[Texte fourni]

Les tenants de la « gouvernance » ayant bien compris que les défauts rédhibitoires de la démocratie représentative alimentent la revendication « populiste » concernant la mise en place d’une véritable démocratie, ils ont créé un nouveau concept destiné à enfumer les peuples : la démocratie représentative. « Mettant l’accent sur la société civile, la gouvernance cherche fréquemment à se légitimer en se réclamant de la « démocratie participative », espérant sans doute ainsi exploiter à son profit les déceptions nées du fonctionnement de la démocratie représentative. Mais cette démocratie participative n’est pas celle qui, pour remédier à la dé-liaison sociale, s’emploierait, en s’appuyant sur le principe de subsidiarité, à redonner aux corps intermédiaires la possibilité de s’organiser de manière autonome pour peser en tant que tels sur les prises de décision publiques. Elle n’a rien à voir non plus avec une véritable démocratie directe (ou « démocratie de base ») qui favoriserait une plus large participation de tous à la vie publique. Elle vise tout au contraire à réduire la sphère publique au profit de la sphère privée, au moyen d’un « dialogue régulier » avec les associations représentatives et la société civile, considérée comme une simple addition de réseaux, de groupes d’intérêts et de groupes de pression’’. Cette pseudo-démocratie participative est un leurre d’esprit typiquement libéral (il s’agit non pas de questionner le peuple sur les préférences de la majorité mais de procéder à des négociations entre groupes privés défendant des intérêts divers) ; c’est une « démocratie » qui repose sur le principe de la négociation entre groupes d’individus en oubliant le commun et donc le Bien Commun. Cette « démocratie représentative » est tout sauf républicaine (res publica : le Bien Commun) ; elle est par contre tout à fait en accord avec l’individualisme libéral.

[/Texte fourni]
[Données d'entrée]

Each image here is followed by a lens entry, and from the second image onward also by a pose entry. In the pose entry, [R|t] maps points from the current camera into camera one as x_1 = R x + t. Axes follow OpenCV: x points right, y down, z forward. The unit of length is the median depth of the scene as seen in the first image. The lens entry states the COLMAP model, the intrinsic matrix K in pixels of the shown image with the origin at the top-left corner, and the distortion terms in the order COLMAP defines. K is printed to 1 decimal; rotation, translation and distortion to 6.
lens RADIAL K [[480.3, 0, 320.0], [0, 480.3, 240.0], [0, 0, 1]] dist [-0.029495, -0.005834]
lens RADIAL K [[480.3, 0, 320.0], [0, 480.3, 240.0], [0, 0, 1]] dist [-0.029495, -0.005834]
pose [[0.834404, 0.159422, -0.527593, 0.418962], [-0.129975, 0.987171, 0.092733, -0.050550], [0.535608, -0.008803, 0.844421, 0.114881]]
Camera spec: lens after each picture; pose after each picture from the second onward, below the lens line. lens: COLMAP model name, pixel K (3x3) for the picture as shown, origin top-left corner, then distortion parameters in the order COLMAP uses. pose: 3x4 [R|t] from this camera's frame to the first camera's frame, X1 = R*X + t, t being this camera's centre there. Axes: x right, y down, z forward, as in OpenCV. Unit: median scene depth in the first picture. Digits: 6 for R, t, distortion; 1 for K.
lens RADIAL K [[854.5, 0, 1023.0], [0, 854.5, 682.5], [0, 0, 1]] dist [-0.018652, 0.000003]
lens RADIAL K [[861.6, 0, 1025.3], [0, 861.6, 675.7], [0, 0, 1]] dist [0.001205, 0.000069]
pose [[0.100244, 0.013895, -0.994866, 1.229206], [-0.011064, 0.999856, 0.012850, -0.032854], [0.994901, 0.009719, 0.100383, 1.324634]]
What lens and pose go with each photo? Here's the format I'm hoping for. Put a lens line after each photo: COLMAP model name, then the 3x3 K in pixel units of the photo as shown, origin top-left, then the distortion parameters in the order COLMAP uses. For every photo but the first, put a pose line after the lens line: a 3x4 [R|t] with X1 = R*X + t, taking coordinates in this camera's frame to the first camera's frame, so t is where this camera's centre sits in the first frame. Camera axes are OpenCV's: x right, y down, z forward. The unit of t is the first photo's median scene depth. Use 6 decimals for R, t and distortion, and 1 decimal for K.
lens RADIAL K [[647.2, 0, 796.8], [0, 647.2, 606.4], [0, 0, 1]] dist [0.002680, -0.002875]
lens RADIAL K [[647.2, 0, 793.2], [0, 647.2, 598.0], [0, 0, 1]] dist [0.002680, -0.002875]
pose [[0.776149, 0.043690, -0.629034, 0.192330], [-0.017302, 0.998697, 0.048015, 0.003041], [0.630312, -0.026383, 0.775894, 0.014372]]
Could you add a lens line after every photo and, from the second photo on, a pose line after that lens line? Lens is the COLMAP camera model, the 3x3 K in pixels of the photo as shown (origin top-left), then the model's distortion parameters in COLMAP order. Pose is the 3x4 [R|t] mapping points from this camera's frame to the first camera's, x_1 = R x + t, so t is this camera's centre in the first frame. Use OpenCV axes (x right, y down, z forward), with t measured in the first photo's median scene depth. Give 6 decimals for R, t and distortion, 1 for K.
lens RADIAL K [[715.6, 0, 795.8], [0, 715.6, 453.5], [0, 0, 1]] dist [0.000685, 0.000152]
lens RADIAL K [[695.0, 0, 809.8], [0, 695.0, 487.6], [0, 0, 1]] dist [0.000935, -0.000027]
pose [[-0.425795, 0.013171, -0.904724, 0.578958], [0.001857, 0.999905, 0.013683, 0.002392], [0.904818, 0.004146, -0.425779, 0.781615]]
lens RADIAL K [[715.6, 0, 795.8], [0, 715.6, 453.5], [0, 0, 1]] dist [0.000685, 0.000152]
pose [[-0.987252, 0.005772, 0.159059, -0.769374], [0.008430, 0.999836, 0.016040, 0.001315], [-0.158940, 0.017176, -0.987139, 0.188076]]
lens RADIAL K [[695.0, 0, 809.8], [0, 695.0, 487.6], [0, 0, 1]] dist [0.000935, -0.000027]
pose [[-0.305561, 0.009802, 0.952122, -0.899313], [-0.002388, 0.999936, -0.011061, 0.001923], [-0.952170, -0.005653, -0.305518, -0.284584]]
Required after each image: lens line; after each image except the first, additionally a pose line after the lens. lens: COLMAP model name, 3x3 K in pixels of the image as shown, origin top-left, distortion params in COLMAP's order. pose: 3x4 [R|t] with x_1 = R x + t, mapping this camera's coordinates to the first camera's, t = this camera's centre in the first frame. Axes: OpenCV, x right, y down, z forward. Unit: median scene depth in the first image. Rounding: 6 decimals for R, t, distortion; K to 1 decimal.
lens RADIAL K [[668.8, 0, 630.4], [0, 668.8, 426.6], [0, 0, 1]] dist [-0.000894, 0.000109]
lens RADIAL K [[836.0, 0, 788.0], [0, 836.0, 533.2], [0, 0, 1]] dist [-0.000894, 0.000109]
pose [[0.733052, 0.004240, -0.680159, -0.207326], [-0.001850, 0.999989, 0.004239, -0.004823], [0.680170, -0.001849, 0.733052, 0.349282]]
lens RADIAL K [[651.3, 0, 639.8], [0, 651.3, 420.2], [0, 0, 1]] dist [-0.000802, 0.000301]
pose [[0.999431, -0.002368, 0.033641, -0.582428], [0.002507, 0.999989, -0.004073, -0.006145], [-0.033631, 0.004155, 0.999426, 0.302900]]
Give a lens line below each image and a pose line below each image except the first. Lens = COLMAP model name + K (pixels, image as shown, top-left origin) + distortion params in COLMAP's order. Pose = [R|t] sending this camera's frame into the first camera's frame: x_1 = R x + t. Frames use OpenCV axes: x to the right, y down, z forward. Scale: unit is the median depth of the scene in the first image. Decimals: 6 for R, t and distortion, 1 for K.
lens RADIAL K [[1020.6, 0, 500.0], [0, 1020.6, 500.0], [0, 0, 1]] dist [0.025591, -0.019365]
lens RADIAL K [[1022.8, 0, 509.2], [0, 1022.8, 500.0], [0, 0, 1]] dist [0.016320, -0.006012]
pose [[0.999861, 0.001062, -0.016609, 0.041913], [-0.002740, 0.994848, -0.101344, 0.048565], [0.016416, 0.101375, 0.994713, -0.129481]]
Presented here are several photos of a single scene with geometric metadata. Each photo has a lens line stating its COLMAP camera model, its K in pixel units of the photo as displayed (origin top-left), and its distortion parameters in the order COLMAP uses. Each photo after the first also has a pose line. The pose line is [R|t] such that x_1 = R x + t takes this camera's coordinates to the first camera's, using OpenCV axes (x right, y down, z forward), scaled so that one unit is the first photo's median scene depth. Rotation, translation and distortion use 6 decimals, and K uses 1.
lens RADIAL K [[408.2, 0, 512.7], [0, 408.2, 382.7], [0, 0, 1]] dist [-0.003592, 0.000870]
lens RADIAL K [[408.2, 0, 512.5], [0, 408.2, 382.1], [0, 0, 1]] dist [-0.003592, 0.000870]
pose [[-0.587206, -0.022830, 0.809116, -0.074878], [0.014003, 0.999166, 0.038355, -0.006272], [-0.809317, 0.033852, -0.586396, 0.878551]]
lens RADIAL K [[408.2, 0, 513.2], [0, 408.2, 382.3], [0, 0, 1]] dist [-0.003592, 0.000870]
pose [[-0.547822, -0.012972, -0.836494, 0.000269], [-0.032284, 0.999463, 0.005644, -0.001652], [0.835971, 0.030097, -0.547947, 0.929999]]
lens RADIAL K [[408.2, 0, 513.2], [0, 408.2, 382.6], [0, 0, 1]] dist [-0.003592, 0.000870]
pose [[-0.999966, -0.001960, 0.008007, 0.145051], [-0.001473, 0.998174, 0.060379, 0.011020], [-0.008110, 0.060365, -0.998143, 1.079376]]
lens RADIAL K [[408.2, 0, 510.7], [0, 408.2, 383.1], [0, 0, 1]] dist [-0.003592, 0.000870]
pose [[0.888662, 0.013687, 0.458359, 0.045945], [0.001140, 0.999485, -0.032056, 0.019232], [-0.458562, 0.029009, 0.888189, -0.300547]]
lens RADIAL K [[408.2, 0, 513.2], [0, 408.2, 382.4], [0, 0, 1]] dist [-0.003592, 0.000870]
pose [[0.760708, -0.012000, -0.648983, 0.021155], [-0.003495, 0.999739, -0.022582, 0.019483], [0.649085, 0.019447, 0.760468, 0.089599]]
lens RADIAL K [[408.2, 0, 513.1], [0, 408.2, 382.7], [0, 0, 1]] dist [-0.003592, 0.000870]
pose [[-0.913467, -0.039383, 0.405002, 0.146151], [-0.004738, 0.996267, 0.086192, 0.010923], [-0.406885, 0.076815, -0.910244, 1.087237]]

[/Données d'entrée]

Tâches à réaliser —
1) Expliquez en une à trois phrases pourquoi le texte sur la démocratie participative qualifie cette pseudo-démocratie participative de « leurre d'esprit typiquement libéral ».
2) Relevez tous les éléments dont la société civile est considérée comme une simple addition, selon le texte sur la démocratie participative.
3) Prolongez le texte sur la démocratie participative à partir de sa dernière phrase.
La liste constitue un matériau à part, sans lien avec le texte.

Réponses —
1) D'après le texte, il ne s'agit pas de questionner le peuple sur les préférences de la majorité. Il s'agit de procéder à des négociations entre groupes privés qui défendent des intérêts divers. Cette « démocratie » repose ainsi sur la négociation entre groupes d'individus et oublie le commun, donc le Bien Commun.

2) Les réseaux, les groupes d'intérêts et les groupes de pression.

3)
L’idée de gouvernance a été mise en œuvre par l’Union européenne laquelle impose ses décisions sans que ces dernières ne soient jamais soumises pour validation aux peuples de la dite union. Anne-Marie Le Pourhiet a écrit  que la conduite de l’Union européenne «est entre les mains d’une Commission dont on persiste à célébrer l’indépendance, comme si le fait d’échapper à l’influence d’instances démocratiques était une qualité politique». Voilà où nous en sommes et voilà une des raisons pour lesquelles la cote de popularité de l’Union européenne s’effondre.

La gouvernance, idée libérale par excellence, mise en œuvre par les libéraux de droite et de gauche, est la négation de la république authentiquement populaire c’est-à-dire démocratique.

La mondialisation

« La mondialisation généralise le type de la vie sociale hors-sol, de l’homme en apesanteur. C’est donc bien une mutation anthropologique totale….Plus spécifiquement, la mondialisation est d’abord et avant tout une marchandisation du monde, où le fétichisme de la marchandise et le primat de la valeur d’échange entraînent une réification généralisée des rapports sociaux ». La mondialisation est l’aboutissement ultime de la philosophie individualiste libérale et de son corollaire le libéralisme économique. Pour ce dernier, la mondialisation est un moyen d’améliorer le rendement des investissements lesquels tendent inexorablement à décroître et elle est la concrétisation de la vue-du-monde sans-frontièriste, qui est une conséquence de la première, pour laquelle l’humanité est constituée d’individus déracinés, désengagés à l’égard des communautés de toutes sortes : « La mondialisation fait du déracinement un idéal et une norme » et de plus « (…) la mondialisation généralise la dépossession de toutes les formes existantes de souverainetés, à la seule exception de la souveraineté des marchés. L’espoir est à terme d’aller vers ce que Kant appelait l’ « unification générale de l’humanité ».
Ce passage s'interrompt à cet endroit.